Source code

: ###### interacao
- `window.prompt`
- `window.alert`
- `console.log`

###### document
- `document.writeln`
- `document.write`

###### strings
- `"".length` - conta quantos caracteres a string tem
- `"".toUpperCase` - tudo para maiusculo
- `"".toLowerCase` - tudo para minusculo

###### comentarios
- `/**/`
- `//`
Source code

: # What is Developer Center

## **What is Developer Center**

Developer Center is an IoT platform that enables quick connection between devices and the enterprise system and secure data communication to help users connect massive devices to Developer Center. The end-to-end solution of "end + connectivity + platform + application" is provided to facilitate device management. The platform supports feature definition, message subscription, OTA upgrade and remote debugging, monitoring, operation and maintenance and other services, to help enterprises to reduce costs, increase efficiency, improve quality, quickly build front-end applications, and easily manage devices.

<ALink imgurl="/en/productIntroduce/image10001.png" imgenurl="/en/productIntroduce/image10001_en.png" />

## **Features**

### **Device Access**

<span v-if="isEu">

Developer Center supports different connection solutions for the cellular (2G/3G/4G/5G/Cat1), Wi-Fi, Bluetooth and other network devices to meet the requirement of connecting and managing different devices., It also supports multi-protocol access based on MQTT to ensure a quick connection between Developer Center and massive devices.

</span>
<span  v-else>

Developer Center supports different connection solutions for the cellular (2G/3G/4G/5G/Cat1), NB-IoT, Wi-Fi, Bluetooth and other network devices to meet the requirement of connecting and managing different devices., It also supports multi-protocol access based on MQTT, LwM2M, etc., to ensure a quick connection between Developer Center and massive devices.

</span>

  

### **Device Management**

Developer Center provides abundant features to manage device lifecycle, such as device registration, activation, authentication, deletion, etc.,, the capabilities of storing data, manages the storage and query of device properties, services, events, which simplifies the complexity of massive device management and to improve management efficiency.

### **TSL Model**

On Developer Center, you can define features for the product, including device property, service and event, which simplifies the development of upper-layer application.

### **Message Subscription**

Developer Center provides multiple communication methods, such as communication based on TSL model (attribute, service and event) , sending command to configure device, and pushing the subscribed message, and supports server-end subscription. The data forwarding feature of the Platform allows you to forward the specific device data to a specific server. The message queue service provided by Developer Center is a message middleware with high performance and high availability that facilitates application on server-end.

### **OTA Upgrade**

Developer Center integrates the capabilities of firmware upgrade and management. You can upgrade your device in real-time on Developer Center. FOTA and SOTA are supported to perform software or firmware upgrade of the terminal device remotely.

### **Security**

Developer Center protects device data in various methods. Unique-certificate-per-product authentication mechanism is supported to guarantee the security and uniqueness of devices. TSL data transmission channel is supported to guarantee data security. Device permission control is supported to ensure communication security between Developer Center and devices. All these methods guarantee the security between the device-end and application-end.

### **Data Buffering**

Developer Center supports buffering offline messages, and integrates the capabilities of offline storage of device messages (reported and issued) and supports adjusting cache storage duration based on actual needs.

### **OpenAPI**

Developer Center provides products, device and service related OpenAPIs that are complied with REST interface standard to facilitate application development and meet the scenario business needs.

^^^^^^^^

About this exercise
In the records above, find the lines containing "integrates" and copy them.

Answer
Developer Center integrates the capabilities of firmware upgrade and management. You can upgrade your device in real-time on Developer Center. FOTA and SOTA are supported to perform software or firmware upgrade of the terminal device remotely.
Developer Center supports buffering offline messages, and integrates the capabilities of offline storage of device messages (reported and issued) and supports adjusting cache storage duration based on actual needs.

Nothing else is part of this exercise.